═══ STORED DATA

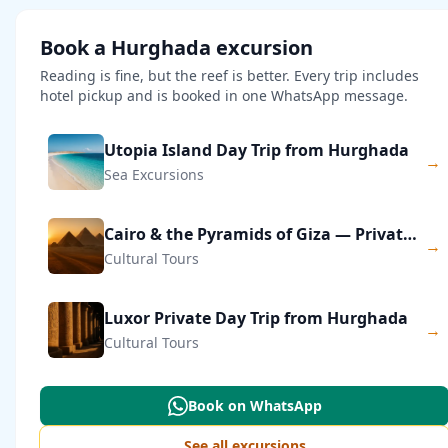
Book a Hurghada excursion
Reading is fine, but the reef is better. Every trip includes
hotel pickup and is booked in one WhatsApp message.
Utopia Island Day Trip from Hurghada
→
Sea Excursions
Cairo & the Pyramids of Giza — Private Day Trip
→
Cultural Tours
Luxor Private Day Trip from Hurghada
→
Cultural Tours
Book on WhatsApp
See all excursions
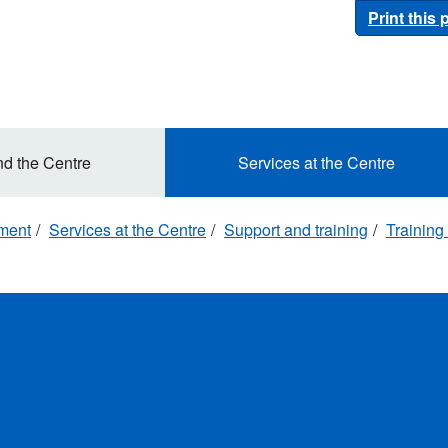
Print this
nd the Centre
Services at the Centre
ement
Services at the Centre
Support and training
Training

══════
═══ STORED DATA

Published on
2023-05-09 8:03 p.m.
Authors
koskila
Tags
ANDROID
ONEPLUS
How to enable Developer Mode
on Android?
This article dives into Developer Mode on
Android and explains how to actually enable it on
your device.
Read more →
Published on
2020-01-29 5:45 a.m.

══════
═══ STORED DATA

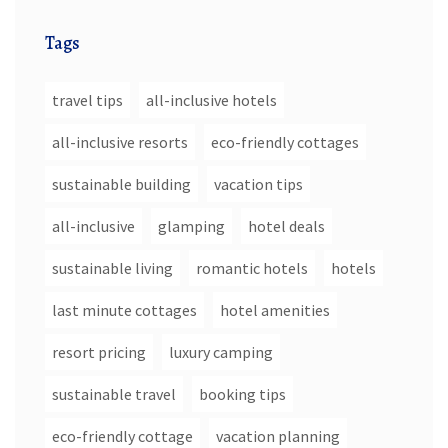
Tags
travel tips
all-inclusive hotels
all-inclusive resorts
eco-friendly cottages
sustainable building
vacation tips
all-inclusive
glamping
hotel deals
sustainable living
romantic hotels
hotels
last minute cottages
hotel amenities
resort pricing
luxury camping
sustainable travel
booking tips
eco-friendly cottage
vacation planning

══════

EXERCISE DIRECTIONS: Above are the records; copy exactly the lines from the line with "hotel deals" through the line with "vacation planning", both included.

ANSWER SECTION:
hotel deals
sustainable living
romantic hotels
hotels
last minute cottages
hotel amenities
resort pricing
luxury camping
sustainable travel
booking tips
eco-friendly cottage
vacation planning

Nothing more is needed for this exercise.